▶ **Description of the task**
The entries below contain a line with "designer Nicole Craftchick." and a line with "It also acts". Quote exactly those two lines and all lines between them.

▶ **Dataset entries**
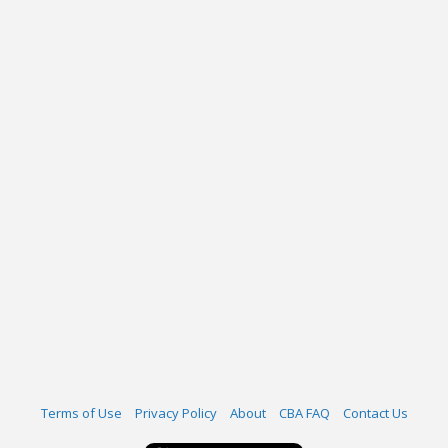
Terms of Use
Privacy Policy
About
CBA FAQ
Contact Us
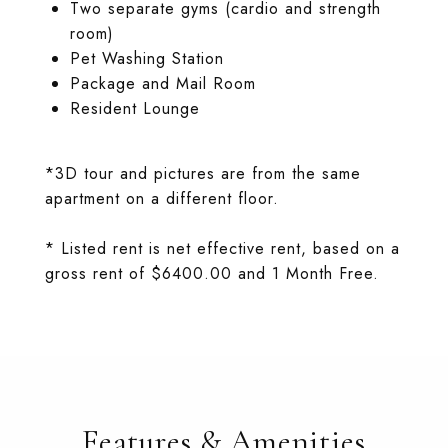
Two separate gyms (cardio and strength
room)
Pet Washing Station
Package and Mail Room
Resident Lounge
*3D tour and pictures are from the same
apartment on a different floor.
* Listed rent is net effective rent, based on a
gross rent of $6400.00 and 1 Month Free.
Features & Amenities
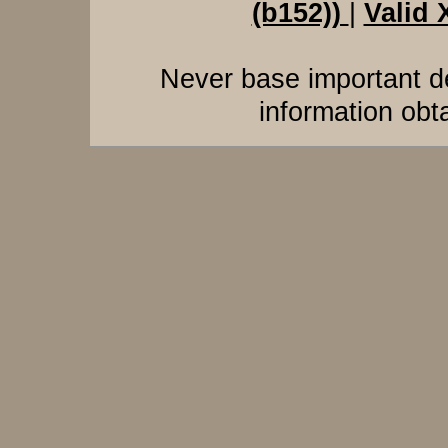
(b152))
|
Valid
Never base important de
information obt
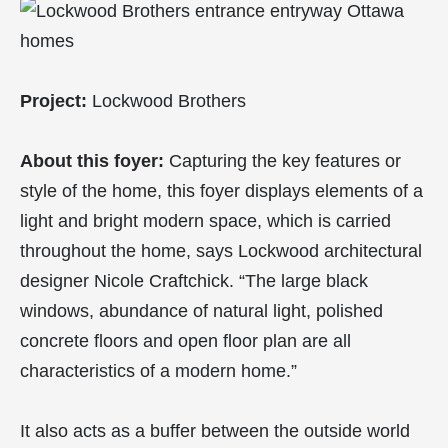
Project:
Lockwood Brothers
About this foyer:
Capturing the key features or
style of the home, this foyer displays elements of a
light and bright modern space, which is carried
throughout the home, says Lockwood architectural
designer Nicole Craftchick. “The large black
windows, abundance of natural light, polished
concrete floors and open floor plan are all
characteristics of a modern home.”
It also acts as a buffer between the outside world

==

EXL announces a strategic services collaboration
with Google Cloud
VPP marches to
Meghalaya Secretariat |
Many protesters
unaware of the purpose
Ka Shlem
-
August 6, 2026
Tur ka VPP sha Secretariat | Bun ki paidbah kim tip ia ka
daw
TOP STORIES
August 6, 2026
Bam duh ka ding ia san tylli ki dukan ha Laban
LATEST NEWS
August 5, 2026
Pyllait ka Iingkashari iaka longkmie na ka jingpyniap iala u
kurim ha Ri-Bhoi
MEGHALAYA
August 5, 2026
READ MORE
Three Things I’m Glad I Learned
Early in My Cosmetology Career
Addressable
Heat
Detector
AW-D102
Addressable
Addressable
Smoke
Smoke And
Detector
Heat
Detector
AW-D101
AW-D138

==

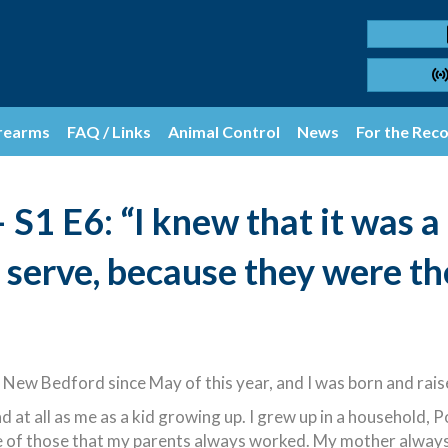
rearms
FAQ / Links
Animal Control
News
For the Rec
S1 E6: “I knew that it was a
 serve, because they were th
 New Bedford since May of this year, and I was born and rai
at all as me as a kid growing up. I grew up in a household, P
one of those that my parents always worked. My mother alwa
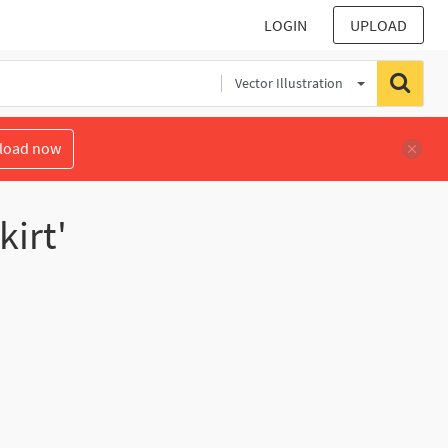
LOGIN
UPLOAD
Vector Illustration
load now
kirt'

▶ **Expected answer**
designer Nicole Craftchick. “The large black
windows, abundance of natural light, polished
concrete floors and open floor plan are all
characteristics of a modern home.”
It also acts as a buffer between the outside world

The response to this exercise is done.